Récemment les snipers de l’EI s’y sont montrés particulièrement actifs, d’où aussi les opérations de râtissage dans le secteur de Mutaybijah, frontalier entre Salahuddine et Diyala. Via Baqubah, l’EI parvient aussi à frapper Bagdad. Le renseignement kurde irakien prétend que dans le seul district de Jalawla, qui comme on l’a vu est l’un des secteurs où l’EI est actif dans la province, le groupe disposerait de plus d’un millier de combattants, qui mènent des opérations rapides avec un effectif limité (50 au maximum). Les miliciens contrôlent le secteur le jour, mais l’EI y règne la nuit. Le propos est démenti par les Irakiens. C’est toutefois dans ce secteur que l’EI mène un assaut nocturne, le 3 mai, contre un poste de police. Le 1er mai, c’est le responsable de l’armement de la wilayat qui avait été appréhendé, avec pas moins de 41 AK-47 en sa possession. Le 15 mai, le ministère de l’Intérieur irakien annonce avoir arrêté le chef des finances de la wilayat. L’implantation de l’EI dans les zones rurales de la province est très nette quand on regarde l’activité du mois de mai. Dans la deuxième semaine de mai, la moitié des incidents armés a lieu dans le secteur de Khanaqin, au nord-est de la province. C’est ici aussi qu’a lieu un attentat kamikaze dans la dernière semaine de mai.
En juin, l’EI s’attaque à 3 reprises à des villes durant la première semaine du mois. Durant la deuxième semaine, un IED explose sur un marché de Khalis, tuant une personne et en blessant 23 autres. L’EI circule, depuis sa base de Diyala, jusque dans la province de Salahuddine. Le 1er juin, l’armée repousse une attaque de l’EI sur un village à l’est de Baquba. Le 6 juin, la 5ème division irakienne, la police, appuyées par l’armée de l’air, lancent une opération de râtissage dans les monts Hamrin, au nord de la province. Le 7 juin, les peshmergas repoussent deux attaques de l’EI sur deux villages près de la ville de Jabara, disputée entre le gouvernement irakien et les Kurdes ; l’EI réplique en tirant au mortier. Le 10 juin, les forces de sécurité irakiennes mènent un raid dans le bassin de Mukhaiseh au nord-est de la province et arrêtent 3 hommes de l’EI ; ici le groupe opère par groupes de 2 ou 3 pour cibler les forces de sécurité et les collaborateurs du gouvernement. Le 15 juin, une attaque de l’EI sur des miliciens au nord-est de Baquba fait un mort et un blessé. Le 18 juin, dans le district de Khalis, au nord de la province, l’EI abat deux personnes et en enlève 7 autres sur l’autoroute Bagdad-Kirkouk.

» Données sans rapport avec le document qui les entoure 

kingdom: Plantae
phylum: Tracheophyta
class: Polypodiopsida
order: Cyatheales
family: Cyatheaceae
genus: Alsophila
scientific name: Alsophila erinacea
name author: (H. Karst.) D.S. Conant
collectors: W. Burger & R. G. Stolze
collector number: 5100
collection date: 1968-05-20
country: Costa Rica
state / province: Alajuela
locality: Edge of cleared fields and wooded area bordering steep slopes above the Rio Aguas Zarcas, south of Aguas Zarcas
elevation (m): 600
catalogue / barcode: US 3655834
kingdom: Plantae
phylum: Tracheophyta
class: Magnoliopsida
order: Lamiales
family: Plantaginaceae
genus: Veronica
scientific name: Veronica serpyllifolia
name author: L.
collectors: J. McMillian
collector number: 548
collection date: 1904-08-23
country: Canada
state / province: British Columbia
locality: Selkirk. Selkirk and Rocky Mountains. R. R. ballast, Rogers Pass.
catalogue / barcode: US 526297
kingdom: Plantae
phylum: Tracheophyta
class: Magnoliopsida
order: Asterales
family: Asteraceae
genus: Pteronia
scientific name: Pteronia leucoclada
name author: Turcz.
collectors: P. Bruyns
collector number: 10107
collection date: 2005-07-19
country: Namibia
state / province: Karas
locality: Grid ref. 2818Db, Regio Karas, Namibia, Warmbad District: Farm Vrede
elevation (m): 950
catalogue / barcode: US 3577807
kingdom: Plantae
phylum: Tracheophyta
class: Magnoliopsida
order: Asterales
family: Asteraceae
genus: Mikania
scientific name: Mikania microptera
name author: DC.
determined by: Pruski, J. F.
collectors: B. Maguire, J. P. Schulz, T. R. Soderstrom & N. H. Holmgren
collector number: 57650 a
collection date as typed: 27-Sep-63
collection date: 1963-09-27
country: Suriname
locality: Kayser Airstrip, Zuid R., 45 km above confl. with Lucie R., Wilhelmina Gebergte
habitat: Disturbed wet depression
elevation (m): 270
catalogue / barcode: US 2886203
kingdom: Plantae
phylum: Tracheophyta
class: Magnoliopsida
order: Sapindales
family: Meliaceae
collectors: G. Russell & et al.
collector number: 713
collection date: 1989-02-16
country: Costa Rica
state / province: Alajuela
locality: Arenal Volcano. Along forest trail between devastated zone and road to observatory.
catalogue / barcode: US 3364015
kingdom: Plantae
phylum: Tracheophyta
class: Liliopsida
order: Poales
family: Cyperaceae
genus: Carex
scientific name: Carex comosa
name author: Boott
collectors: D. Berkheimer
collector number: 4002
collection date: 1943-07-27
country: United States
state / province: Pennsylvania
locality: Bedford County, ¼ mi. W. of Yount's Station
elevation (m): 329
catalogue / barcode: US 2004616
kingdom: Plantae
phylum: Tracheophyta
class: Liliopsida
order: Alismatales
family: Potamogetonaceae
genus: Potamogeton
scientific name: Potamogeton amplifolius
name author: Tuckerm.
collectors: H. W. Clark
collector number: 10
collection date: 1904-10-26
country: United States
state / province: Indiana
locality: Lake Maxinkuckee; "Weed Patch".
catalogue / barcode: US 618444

La wilayat Diyala réapparaît aussi en images dans la propagande de l’EI : le 5 juin, une vidéo Amaq montre une attaque à l’IED contre 2 soldats au nord-est de Baquba ; le 28 mai, un reportage photo montrait déjà un tir de roquettes. Le 19 avril, un autre reportage montrait une attaque dans le secteur de Khanaqin.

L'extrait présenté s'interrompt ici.